En quel sens donc le nombre qui est en nous [avant que nous nombrions] a-t-il un autre mode d’existence [que celui que nous produisons en nombrant] ? — C’est qu’il est le nombre constitutif de notre essence, laquelle, dit Platon, participe du nombre et de l’harmonie, est un nombre et une harmonie : car l’âme, est-il dit, n’est ni un corps, ni une étendue ; elle est donc un nombre, puisqu’elle est une essence[1]. Le nombre du corps est une essence de la même nature que le corps ; le nombre de l’âme consiste dans des essences qui sont incorporelles comme les âmes[2]. Enfin, pour les intelligibles, si l’Animal même est pluralité, s’il est une triade, la triade qui subsiste dans l’Animal est essentielle. Quant à la triade qui subsiste, non dans l’Animal, mais dans l’Être, elle est le principe de l’essence.
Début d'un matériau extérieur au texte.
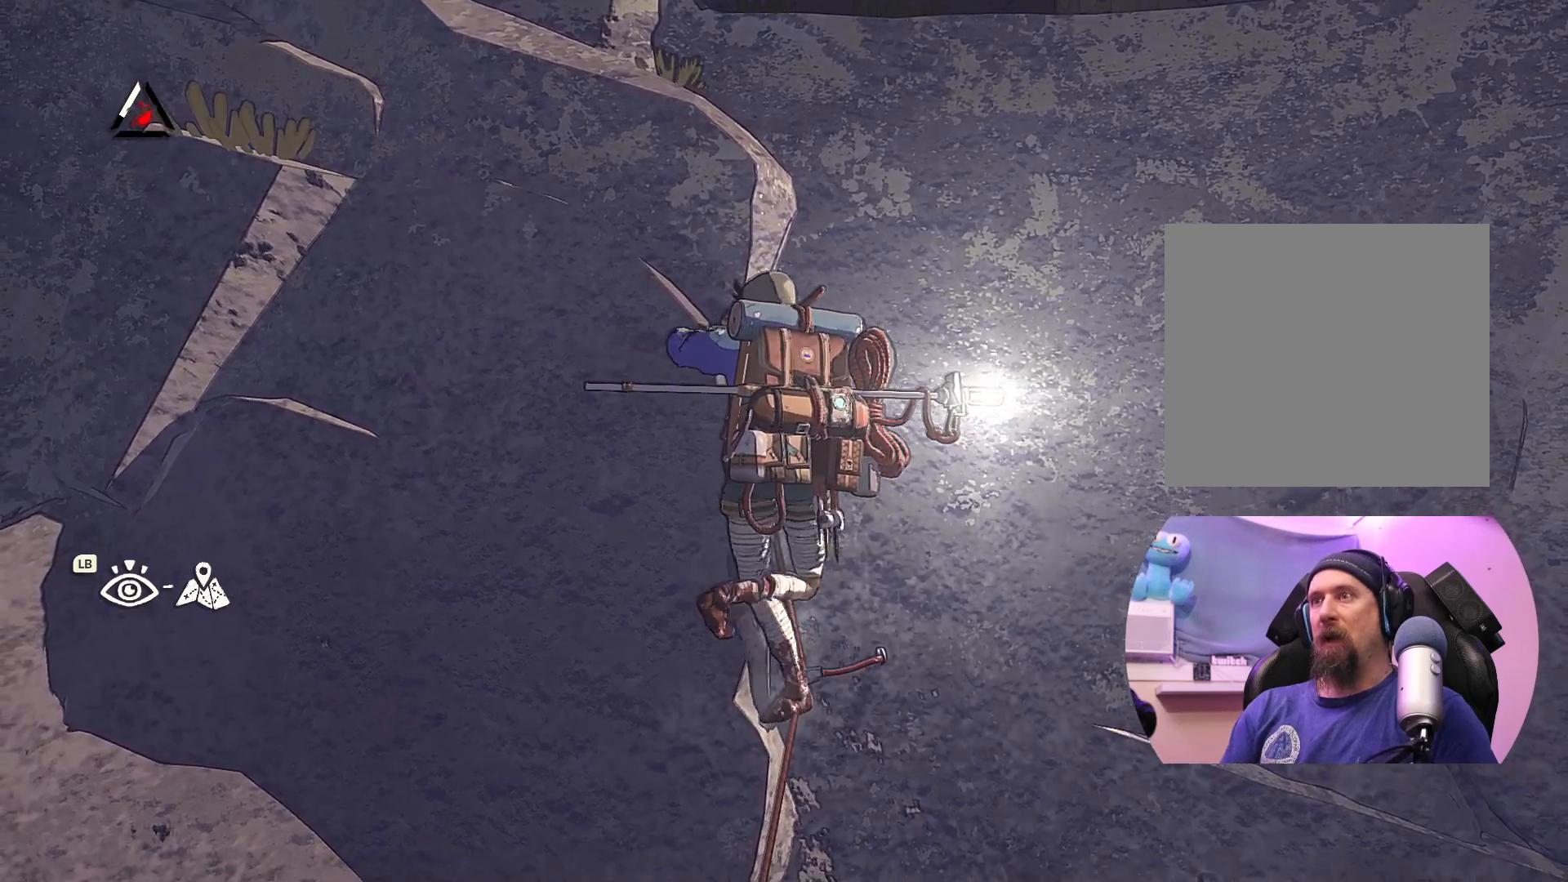
{"buttons": [], "left_stick": "up-right", "right_stick": "center", "events": [[283, "X", "up"], [317, "left_stick", "up"], [450, "left_stick", "up-right"]]}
Si vous nombrez l’Animal et le Beau, chacun des deux est

  1. Plotin ne cite pas ici Platon textuellement ; il se borne à faire allusion au célèbre passage du Timée (p. 35, éd. H. Étienne) dans lequel est décrite la formation de l’âme. Les opinions professées sur ce point par les Platoniciens ont été résumées par Jamblique dans son Traité de l’Âme, § II (Voy. la traduction de ce passage important dans notre tome II, p. 626-629). Ficin commente notre auteur en ces termes : « Essentialis quoque numerus est in anima, ex pluribus videlicet suapte natura harmonice constituta ; essentialis in Mente divina numerus, tum idearum inter se serie certa dispositarum, tum etiam partium in quavis idea suarum, tum denique super ideas Numerus ipse simpliciter. » Macrobe affirme que les Pythagoriciens regardaient la triade comme l’essence de l’âme humaine : « Ternarius vero assignat animam tribus suis partibus absolutam, quarum prima est ratio, quam λογιστιϰὸν (logistikon) appellant, secunda animositas, quam θυμιϰὸν (thumikon) vocant, tertia Cupiditas, quæ ἐπιθυμητιϰὸν (epithumêtikon) nuncupatur. » (Commentaire du Songe de Scipion, liv. I, ch. 5.)
  2. Voy. Enn. III, liv. VI, § 1 ; t. II, p. 125.